Scarcity and Poverty Make Iraqi Families Sell Organs to Survive
By Princess Chukwuneke
According to the 2014 World Bank statistics, about 22.5% of Iraq’s population of 30 million live in severe poverty. Breadwinners do not earn enough to pay for rent, healthcare, or the needs of their children. Being proud, many Iraqi families refuse to beg for food. As a desperate solution, they turn instead to selling their kidneys.
Baghdad and Kurdistan are two prominent organ trafficking hubs, with illegal gangs offering up to $10,000 (£7,000) for a kidney. In 2012, the government of Iraq approved a law to combat trafficking.
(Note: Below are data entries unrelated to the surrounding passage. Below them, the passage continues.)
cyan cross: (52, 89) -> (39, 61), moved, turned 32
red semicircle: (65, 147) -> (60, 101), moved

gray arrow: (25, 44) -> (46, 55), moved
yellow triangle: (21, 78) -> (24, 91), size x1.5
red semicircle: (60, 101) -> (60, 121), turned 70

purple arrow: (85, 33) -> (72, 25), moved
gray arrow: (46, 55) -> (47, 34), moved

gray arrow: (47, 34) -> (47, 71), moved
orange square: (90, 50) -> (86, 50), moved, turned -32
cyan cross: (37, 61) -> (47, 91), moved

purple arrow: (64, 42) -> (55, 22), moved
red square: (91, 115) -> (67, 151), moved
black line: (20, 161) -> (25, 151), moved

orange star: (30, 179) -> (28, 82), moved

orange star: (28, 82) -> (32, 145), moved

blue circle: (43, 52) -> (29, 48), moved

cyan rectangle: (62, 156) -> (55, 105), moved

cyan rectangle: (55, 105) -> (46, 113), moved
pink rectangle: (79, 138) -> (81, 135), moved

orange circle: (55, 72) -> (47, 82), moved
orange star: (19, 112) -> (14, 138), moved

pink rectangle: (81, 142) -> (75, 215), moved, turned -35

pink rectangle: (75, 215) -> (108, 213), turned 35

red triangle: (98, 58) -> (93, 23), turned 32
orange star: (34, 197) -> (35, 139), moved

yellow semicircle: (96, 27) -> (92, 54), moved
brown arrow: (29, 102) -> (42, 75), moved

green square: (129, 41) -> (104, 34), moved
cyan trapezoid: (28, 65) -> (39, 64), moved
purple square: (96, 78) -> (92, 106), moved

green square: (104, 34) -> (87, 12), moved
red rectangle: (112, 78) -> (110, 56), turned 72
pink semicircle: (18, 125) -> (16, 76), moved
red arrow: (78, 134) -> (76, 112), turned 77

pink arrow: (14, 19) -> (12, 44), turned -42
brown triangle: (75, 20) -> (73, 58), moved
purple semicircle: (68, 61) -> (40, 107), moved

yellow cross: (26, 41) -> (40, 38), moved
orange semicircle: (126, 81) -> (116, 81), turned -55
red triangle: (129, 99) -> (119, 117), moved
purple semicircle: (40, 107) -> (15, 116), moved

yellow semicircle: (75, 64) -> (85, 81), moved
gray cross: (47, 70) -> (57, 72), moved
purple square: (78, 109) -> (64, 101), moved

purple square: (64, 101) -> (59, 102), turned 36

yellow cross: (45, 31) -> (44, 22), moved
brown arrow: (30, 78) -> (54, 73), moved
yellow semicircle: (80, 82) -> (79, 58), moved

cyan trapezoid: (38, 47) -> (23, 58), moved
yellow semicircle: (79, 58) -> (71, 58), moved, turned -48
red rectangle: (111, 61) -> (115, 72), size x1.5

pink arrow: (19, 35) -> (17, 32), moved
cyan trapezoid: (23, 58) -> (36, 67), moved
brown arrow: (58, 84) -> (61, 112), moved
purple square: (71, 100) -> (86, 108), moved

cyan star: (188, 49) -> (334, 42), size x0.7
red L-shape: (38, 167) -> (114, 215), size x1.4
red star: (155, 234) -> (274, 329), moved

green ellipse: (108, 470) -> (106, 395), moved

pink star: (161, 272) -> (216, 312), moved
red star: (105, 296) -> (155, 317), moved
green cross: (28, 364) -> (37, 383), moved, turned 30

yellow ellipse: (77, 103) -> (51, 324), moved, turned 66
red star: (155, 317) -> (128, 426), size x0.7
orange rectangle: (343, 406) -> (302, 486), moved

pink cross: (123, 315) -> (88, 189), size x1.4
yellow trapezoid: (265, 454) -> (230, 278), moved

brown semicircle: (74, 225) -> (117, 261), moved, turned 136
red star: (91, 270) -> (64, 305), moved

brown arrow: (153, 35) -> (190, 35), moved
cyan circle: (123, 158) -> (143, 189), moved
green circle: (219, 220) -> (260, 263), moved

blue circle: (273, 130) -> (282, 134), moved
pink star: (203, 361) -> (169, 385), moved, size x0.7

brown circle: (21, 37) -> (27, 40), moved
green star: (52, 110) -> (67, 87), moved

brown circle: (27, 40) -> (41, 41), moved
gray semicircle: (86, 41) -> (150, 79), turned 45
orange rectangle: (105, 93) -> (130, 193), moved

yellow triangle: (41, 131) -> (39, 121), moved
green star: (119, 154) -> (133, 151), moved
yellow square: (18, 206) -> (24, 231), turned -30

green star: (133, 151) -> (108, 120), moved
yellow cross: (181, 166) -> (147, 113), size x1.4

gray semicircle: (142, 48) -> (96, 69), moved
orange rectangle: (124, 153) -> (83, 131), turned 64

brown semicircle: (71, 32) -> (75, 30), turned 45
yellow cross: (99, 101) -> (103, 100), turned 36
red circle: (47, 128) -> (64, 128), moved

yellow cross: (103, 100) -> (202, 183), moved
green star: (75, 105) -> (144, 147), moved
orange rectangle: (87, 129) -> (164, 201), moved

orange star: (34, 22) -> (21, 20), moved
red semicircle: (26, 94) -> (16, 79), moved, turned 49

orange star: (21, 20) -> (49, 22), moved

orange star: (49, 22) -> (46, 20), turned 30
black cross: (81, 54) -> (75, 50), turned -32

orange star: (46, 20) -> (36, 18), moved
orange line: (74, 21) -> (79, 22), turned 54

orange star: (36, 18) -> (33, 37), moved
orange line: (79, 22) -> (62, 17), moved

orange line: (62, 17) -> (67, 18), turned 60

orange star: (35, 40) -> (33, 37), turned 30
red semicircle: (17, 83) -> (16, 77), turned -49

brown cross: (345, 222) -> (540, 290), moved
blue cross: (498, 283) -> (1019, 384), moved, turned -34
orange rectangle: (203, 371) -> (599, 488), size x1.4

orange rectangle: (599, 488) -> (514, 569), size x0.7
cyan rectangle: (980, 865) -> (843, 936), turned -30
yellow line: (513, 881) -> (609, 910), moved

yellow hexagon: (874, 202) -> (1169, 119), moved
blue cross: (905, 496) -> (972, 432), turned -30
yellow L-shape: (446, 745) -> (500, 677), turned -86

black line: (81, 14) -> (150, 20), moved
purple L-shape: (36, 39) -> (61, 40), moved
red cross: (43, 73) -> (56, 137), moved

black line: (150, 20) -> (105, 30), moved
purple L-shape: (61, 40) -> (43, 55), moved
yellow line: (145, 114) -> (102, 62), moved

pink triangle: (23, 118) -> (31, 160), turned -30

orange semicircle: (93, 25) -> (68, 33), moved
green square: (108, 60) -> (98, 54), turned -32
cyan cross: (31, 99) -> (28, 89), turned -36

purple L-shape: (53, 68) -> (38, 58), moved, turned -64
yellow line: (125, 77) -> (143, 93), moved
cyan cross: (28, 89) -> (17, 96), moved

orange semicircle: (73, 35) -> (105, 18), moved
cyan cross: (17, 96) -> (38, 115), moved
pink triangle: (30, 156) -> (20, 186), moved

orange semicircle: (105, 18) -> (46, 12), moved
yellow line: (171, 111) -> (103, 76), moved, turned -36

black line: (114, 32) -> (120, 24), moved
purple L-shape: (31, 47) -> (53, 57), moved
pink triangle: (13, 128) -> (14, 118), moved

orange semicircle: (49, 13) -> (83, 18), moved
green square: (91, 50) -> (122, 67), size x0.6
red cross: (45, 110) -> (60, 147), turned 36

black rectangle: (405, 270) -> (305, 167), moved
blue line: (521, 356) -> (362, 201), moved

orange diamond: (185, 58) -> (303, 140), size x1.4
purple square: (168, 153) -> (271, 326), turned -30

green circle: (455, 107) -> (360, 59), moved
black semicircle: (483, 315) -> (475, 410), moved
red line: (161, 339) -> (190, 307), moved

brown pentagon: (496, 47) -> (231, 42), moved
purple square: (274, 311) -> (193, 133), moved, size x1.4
With this, only relatives are allowed to donate organs to one another and by mutual consent. But organ trafficking is so widespread that sellers have figured out ways to forge documents for clients. Moreover, given the time-sensitive nature of organ donation, surgeons are often hard-pressed to investigate further into the legitimacy of the relationship between donors and recipients.
Perhaps there are two areas to think about here. First: the debilitating effect of poverty that leads one to selling body parts. Second: the power of human dignity evinced by the choice of Iraqi families to not ask for charity. However, could it not be argued that selling body parts to survive suggests a deterioration of that dignity?